**VORLIEGENDER TEXT**
___
Ersatz- und Erweiterungsneubau Kinder- und Jugendhaus in Darmstadt

Perspektive Garten

Perspektive Garten

1. Anerkennung

Preisgeld: 5.000 EUR

nyx | Architekten GmbH

Architektur

studio.Zfm

Architektur

Erläuterungstext

Leitidee
Drei in Einem.
Eingebettet in der „Zapfanlage“, einem parkähnlichen öffentlichen Grünzug, nimmt das neuen Kinder- und Jugendhaus eine besondere Rolle innerhalb des urbanen Geflechts ein. Die soziale Bedeutung des Hauses wird in eine zugleich stark identitätsstiftende, wie auch tradierte Formensprache übertragen. So positioniert sich das Haus eigenständig und harmonisch innerhalb des urbanen Geflechts aus Wohn-, Büro- und Hochschulgebäuden. Der Zuschnitt und die Ausrichtung des Grundstücks und der variierende und naturnahe Freiraum des Grünzuges sind Ausgangslage für die kindgerechte Übertragung auf die typologische Ausrichtung des Hauses.

Das HAUS
Das zweigeschossige Haus positioniert sich entlang des Fuß- und Radwegs und nimmt dessen linearen Verlauf im Norden auf. Im Süden zum grünen Freiraum hin wird der Grundstücksverlauf hingegen in einer aufgelösten Form mit regelmäßigen Versprüngen nachgezeichnet – so entstehen individuelle Freiräume und eine kindgerechte Kleinmaßstäblichkeit, die sich im Westen Richtung öffentlichem Spielplatz völlig öffnet. Im Osten wird das Haus in einem Kopfbau gefasst und manifestiert in dieser Präsenz seine Bedeutung für den Ort an seiner öffentlichsten Stelle. Der Vorplatz wird so als frequentierter Ort in den Stadtraum eingebunden und lädt umso mehr als Treffpunkt zum Verweilen ein. Die Staffelung des Baukörpers im Süden nimmt das Koordinatensystem der Umgebung auf, fügt sich - das geschützte Ensemble respektierend - in den Kontext ein und macht die innere Organisation des Hauses ablesbar.
___
**BEREITGESTELLTE DATEN**
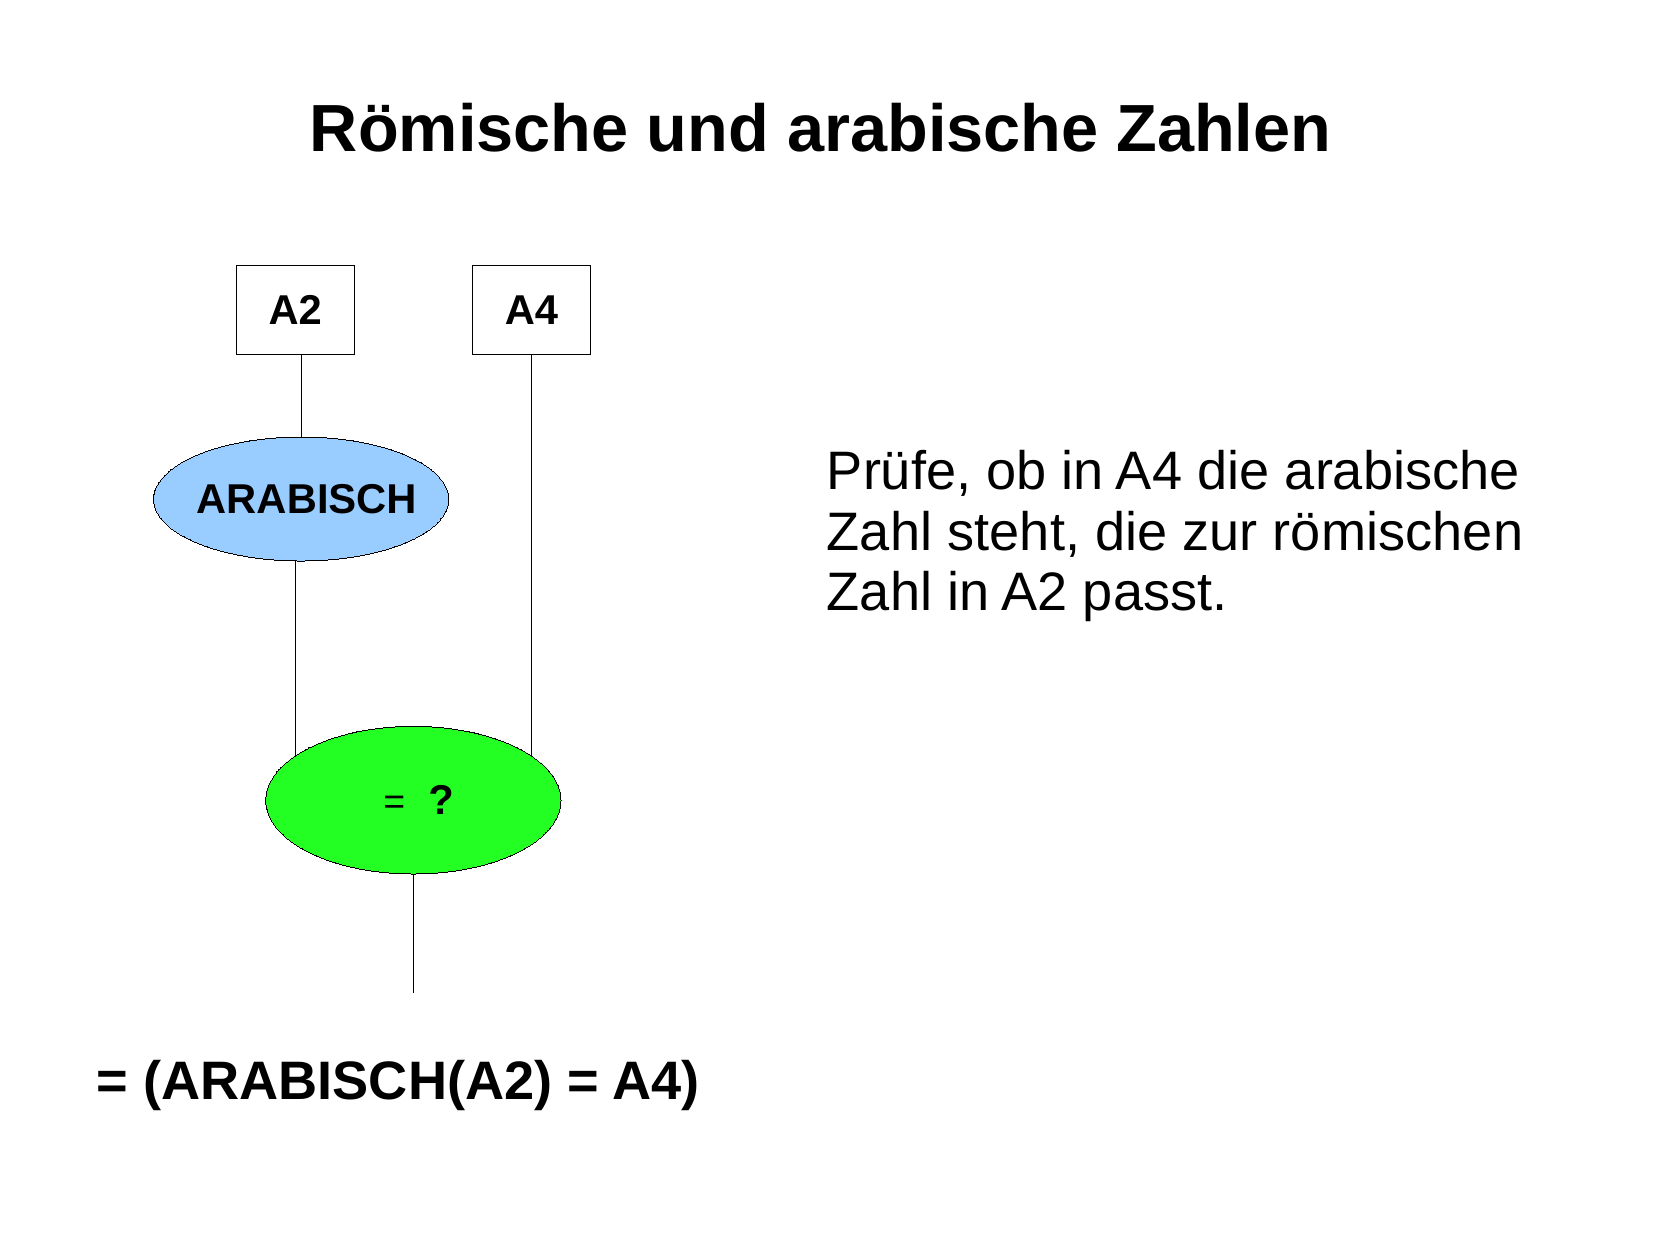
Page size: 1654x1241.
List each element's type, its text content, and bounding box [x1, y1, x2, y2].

text_box ARABISCH [153, 437, 449, 562]
title Prüfe, ob in A4 die arabische Zahl steht, die zur römischen Zahl in A2 passt. [826, 324, 1595, 739]
title = (ARABISCH(A2) = A4) [59, 1021, 739, 1140]
text_box A2 [236, 265, 355, 355]
title Römische und arabische Zahlen [76, 49, 1565, 207]
text_box = ? [265, 726, 562, 875]
text_box A4 [472, 265, 591, 355]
___
**AUFGABENSTELLUNG A**
Prüfen Sie, ob die folgenden Aussagen mit dem Text zum Kinder- und Jugendhaus übereinstimmen, und belegen Sie jede Antwort mit einem wörtlichen Zitat: (i) Das Haus hat zwei Geschosse. (ii) Im Westen öffnet sich das Haus zu einem öffentlichen Spielplatz. (iii) Der Kopfbau des Hauses liegt im Süden.
**AUFGABENSTELLUNG B**
Schreiben Sie aus dem Text zum Kinder- und Jugendhaus den Abschnitt von „nyx | Architekten“ bis „Ausrichtung des Hauses.“ wörtlich ab.

**ANTWORT A**
(i) Ja: „Das zweigeschossige Haus positioniert sich entlang des Fuß- und Radwegs“.
(ii) Ja: „die sich im Westen Richtung öffentlichem Spielplatz völlig öffnet“.
(iii) Nein: „Im Osten wird das Haus in einem Kopfbau gefasst“.

**ANTWORT B**
nyx | Architekten GmbH

Architektur

studio.Zfm

Architektur

Erläuterungstext

Leitidee
Drei in Einem.
Eingebettet in der „Zapfanlage“, einem parkähnlichen öffentlichen Grünzug, nimmt das neuen Kinder- und Jugendhaus eine besondere Rolle innerhalb des urbanen Geflechts ein. Die soziale Bedeutung des Hauses wird in eine zugleich stark identitätsstiftende, wie auch tradierte Formensprache übertragen. So positioniert sich das Haus eigenständig und harmonisch innerhalb des urbanen Geflechts aus Wohn-, Büro- und Hochschulgebäuden. Der Zuschnitt und die Ausrichtung des Grundstücks und der variierende und naturnahe Freiraum des Grünzuges sind Ausgangslage für die kindgerechte Übertragung auf die typologische Ausrichtung des Hauses.